What this sale signals (without over-reading it)
A single auction is not a full market, but this Goldin result provides several useful signals:
- High-end Dragon Ball demand is real – Collectors are willing to commit serious capital to franchise-defining characters in top grades, even from relatively new TCG product lines.
- Black Label still commands a strong premium – The combination of a Pop 2 and a flagship character in a premium variant continues to support meaningful spreads between Black Label and other gem mint grades.
- Auction houses are becoming Dragon Ball venues – As more Dragon Ball cards appear in major auction catalogs, visibility and price discovery will likely continue to mature.
It is important not to treat this price as a guarantee of future results. Dragon Ball, Fusion World, and ultra-modern TCGs in general can be volatile, especially when supply is still being graded and populations are rising.
Takeaways for different types of collectors
New or returning collectors
- Think of this card as an upper-end example of what is happening in Dragon Ball right now, not as an entry point.
- Use this sale as a reference when you see claims about Black Label premiums or high-end Goku cards.
- If you like the artwork and character, more accessible grades (PSA 9/10, BGS 9.5) or different parallels may offer similar aesthetics without the Black Label premium.
Active hobbyists
- Watch how population reports change over time. If BGS Black Label 10 population grows meaningfully beyond Pop 2, the rarity story changes.
- Track cross-grading patterns between PSA and BGS for Fusion World; shifts in where collectors send cards can affect which slabs become the market reference.
- Use this sale alongside other high-end Dragon Ball results (across sets and characters) to gauge how the market prices “best possible grade” vs. “best artwork” or “best playability.”
Small sellers and flippers
- Treat this result as an outlier benchmark, not an average price. Black Label sales are by definition limited.
- For inventory decisions, focus more on repeatable comps in PSA 10 and BGS 9.5 for the same card and for related Goku Fusion World keys.
- Be realistic about the difficulty and cost of achieving Black Label status; cracking and resubmitting in pursuit of a Black Label can turn quickly if the success rate is low.
Final thoughts
The $47,580 sale of the 2025 Dragon Ball Fusion World Manga Booster 01 Energy Marker Gold #E42 Son Goku : Childhood in BGS PRISTINE/Black Label 10 (Pop 2) at Goldin on 2026-05-18 is best viewed as a high-end snapshot of where the Dragon Ball TCG market can go when character importance, premium variant status, and top-tier grading all align.

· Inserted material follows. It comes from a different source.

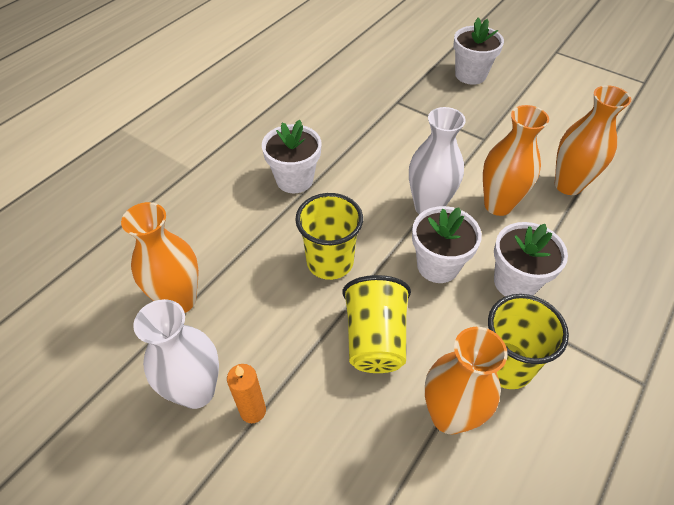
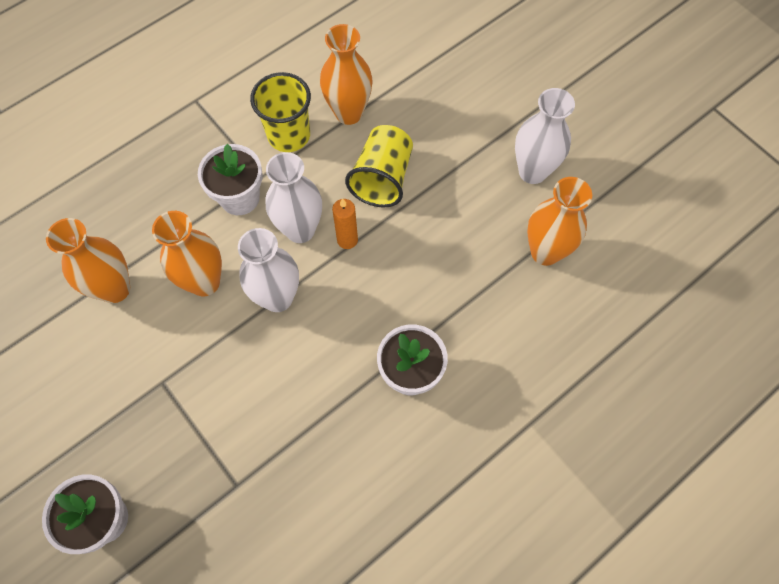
camera: 165 degrees left, 15 degrees up
(253, 411) = (491, 148): orange candle -> orange candle (347, 240)
(330, 262) = (399, 258): yellow cup -> none
(438, 265) = (300, 230): white flower pot -> white vase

For most collectors, the practical takeaway is not that every Fusion World card is worth five figures, but that the franchise now occupies a serious lane in the broader trading card hobby—one where the very best examples can stand alongside high-end entries from other modern TCGs.
As more Fusion World and Manga Booster 01 cards are graded and more high-end copies circulate through major auction houses, figoca will continue to track how prices, populations, and collector preferences evolve around cards like this Childhood Goku Energy Marker Gold.